PAGE EXTRACT:
To feed the rest of the population, people would need land immediately outside the city — about one-third of the size of the city’s built urban area — to sow additional efficient crops. In the case of Palmerston North, that’s about 2,817 acres (1,140 hectares), plus another 272 acres (110 hectares) of canola to convert into biodiesel to fuel tractors and other farm machinery.
Spinach would help sustain a population during a nuclear winter, researchers found. (Image credit: Sally Jane Photographic Art/Getty Images)
In the land just outside the city, the study found that potatoes are ideal for a normal climate scenario, and a combination of 97% wheat and 3% carrots is the optimal ratio during a nuclear winter because they have a higher tolerance for colder temperatures.
Even in cities, “there is a ton of farmland that can be used to grow food,” said Theresa Nogeire-McRae, a landscape ecologist at American Farmland Trust and affiliate faculty at Oregon State University, who was not involved in the study.
“People settled cities where they did for a good reason,” Nogeire-McRae told Live Science. “It was the rich soil near riverbanks. It’s a good commodity. Let’s not throw that away.” She added that the methods of study were sound and the findings were reasonable.

YOUR GOAL:
Reproduce the whole passage on feeding a city during a nuclear winter word for word. The material that follows is not needed.

MATERIAL SUPPLIED:
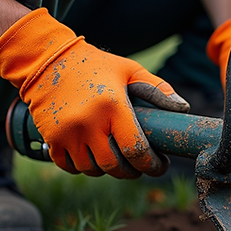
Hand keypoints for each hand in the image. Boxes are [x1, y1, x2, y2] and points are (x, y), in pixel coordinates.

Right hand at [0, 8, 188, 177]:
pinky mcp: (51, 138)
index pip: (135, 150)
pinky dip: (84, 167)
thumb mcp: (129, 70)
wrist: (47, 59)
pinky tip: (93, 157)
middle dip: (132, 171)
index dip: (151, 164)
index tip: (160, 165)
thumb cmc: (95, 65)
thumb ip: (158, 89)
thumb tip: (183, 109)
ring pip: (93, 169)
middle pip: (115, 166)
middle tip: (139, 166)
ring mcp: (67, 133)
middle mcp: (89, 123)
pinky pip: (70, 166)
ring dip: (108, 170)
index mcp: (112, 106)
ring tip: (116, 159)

==

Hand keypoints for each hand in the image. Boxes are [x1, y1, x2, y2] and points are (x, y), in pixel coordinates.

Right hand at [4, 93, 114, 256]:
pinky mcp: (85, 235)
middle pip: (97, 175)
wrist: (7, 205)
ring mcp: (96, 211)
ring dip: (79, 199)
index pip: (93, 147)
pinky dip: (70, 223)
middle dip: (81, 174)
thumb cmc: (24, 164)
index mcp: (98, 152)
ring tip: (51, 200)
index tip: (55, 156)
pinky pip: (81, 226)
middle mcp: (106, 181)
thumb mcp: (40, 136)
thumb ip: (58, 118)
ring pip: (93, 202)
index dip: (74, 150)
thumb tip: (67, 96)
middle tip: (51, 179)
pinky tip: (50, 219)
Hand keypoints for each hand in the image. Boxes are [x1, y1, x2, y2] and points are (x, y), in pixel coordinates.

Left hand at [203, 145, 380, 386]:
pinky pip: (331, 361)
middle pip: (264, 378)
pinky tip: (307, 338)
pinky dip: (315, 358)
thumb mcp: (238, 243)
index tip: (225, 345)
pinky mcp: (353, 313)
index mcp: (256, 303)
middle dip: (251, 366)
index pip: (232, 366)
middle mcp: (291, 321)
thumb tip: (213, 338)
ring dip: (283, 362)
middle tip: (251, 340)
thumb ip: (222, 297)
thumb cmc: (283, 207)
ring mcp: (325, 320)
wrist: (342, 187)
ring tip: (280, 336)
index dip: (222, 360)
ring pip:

---

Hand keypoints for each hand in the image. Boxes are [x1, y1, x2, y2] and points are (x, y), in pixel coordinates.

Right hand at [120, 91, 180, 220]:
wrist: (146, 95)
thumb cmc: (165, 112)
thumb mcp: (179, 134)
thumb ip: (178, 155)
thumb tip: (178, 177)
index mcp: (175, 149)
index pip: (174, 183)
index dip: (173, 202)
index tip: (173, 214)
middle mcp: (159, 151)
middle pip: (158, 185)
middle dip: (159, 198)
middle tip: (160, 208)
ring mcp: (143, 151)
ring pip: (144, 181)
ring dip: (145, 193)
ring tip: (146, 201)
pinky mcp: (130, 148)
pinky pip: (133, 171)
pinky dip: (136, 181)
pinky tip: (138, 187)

SOLUTION TO THIS PROBLEM:
To feed the rest of the population, people would need land immediately outside the city — about one-third of the size of the city’s built urban area — to sow additional efficient crops. In the case of Palmerston North, that’s about 2,817 acres (1,140 hectares), plus another 272 acres (110 hectares) of canola to convert into biodiesel to fuel tractors and other farm machinery.
Spinach would help sustain a population during a nuclear winter, researchers found. (Image credit: Sally Jane Photographic Art/Getty Images)
In the land just outside the city, the study found that potatoes are ideal for a normal climate scenario, and a combination of 97% wheat and 3% carrots is the optimal ratio during a nuclear winter because they have a higher tolerance for colder temperatures.
Even in cities, “there is a ton of farmland that can be used to grow food,” said Theresa Nogeire-McRae, a landscape ecologist at American Farmland Trust and affiliate faculty at Oregon State University, who was not involved in the study.
“People settled cities where they did for a good reason,” Nogeire-McRae told Live Science. “It was the rich soil near riverbanks. It’s a good commodity. Let’s not throw that away.” She added that the methods of study were sound and the findings were reasonable.